Healing Butterfly


Following a brutal journey, Jackie Hirsch came to realize that she would never give birth to a second child. Desperate for some sort of healing tonic after her trauma, she perused the shelves of a local health food store. That single shopping excursion ultimately launched the Orlando native into the business of creating and selling flavored matcha teas. The enterprise, now booming, became a baby of another sort. And the name? That came from her then-5-year-old, Malena. 

Jackie Hirsch

During that retail excursion, Hirsch picked up some matcha tea, a powdered bright green substance that is claimed to be a superfood. She mixed it with hot but not boiling water, as instructed, and started sipping. Maybe it was the caffeine, perhaps the antioxidants or the micro-nutrients. Whatever the cause, the Maitland-based entrepreneur began gaining strength. She got hooked … but bored, which led to her to seek out flavored varieties. They didn’t exist. Instead, she discovered a niche.  

“Why don’t they have chocolate, Earl Grey, mint?” Hirsch wondered. And so, this graduate of Lyman High School and the University of Florida started importing a high-grade matcha from an organic family farm in Japan. Back home, she hired a tea formulator (aka a tea sommelier) and began experimenting. “We’ll go through 20 versions until we get the flavor we want,” she says. After hiring a factory, five months later, in April 2017, Healing Butterfly began selling its first packs of tea.  

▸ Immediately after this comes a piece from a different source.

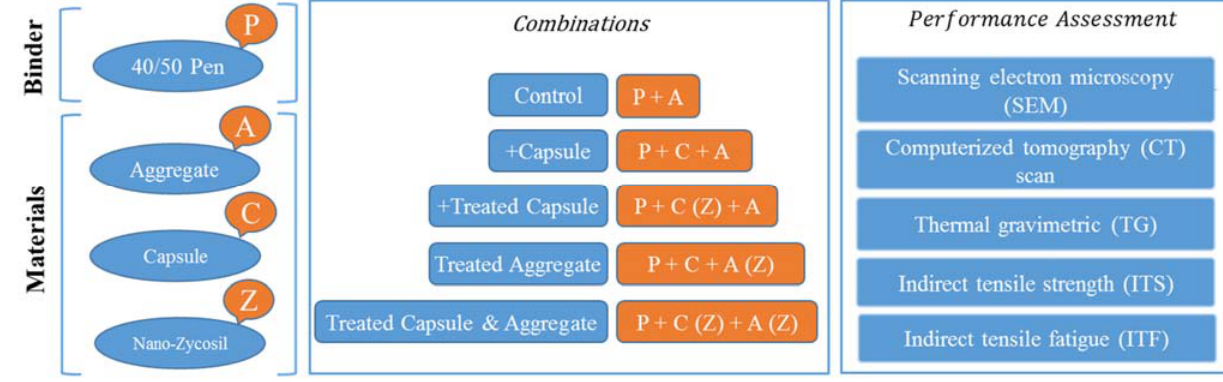
Figure 1: Chart of subjects of this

This is no Lipton. It’s not even Tazo. “This is stone-ground tea that is grown a certain way, under shade, and harvested certain times of year,” Hirsch explains about what sets matcha apart from other green teas. “Certain leaves are picked and de-stemmed, and the amount of chlorophyll is huge,” she says. “Matcha has 137 times the antioxidants of a regular cup of green tea, plus it helps boost your metabolism—a main factor is that it contains L-theanine, an amino acid that has medical benefits.” Plus, it gives a gentle, lasting kick of caffeine without affecting sleep, Hirsch claims. “One serving has 30 milligrams of caffeine versus 120 in a cup of coffee from Starbucks.”  

In the beginning, Hirsch sold two flavors: plain and vanilla. Today the line comes in seven varieties including pumpkin spice, mint and ginger. “It’s not cheap,” she admits, noting that the silky powder is pricey for the farmers to produce. “It takes two hours to make a couple of ounces,” she points out. Bags of 25 to 42 servings go for about $30 a pack on amazon.com, depending on the flavor. (Some flavors cost more to produce, so Hirsch sells them in smaller quantities.) Still, orders have been steady and reviews have been positive. 

A career-long businesswoman who is new to food but not to commerce, Hirsch also started selling wholesale. Today Orlando-area food providers incorporate Healing Butterfly matchas into doughnuts, macarons and lattes. As she expands the product line, Hirsch is also moving toward selling in bulk via kilo bags to high-end hotels, and bundles of 3.65-gram single-serve “sticks” to spas and to consumers who might want to drink an energy booster while on the road. 

In Japan, serving matcha involves a whole ceremony that includes whisking the powder and water together, Hirsch notes. That’s lovely but not essential, she says. In fact, Hirsch finds matcha delightfully of-the-moment. “You stir it into hot water and you’re done. It’s just so easy,” she says. “To me it is just so uniquely American. It’s instant. It’s amazing. It’s now.” 

On a personal note, Healing Butterfly filled a gap in Hirsch’s heart. “It has been an incredible healing journey,” she says. “When one dream ends, a new dream begins.”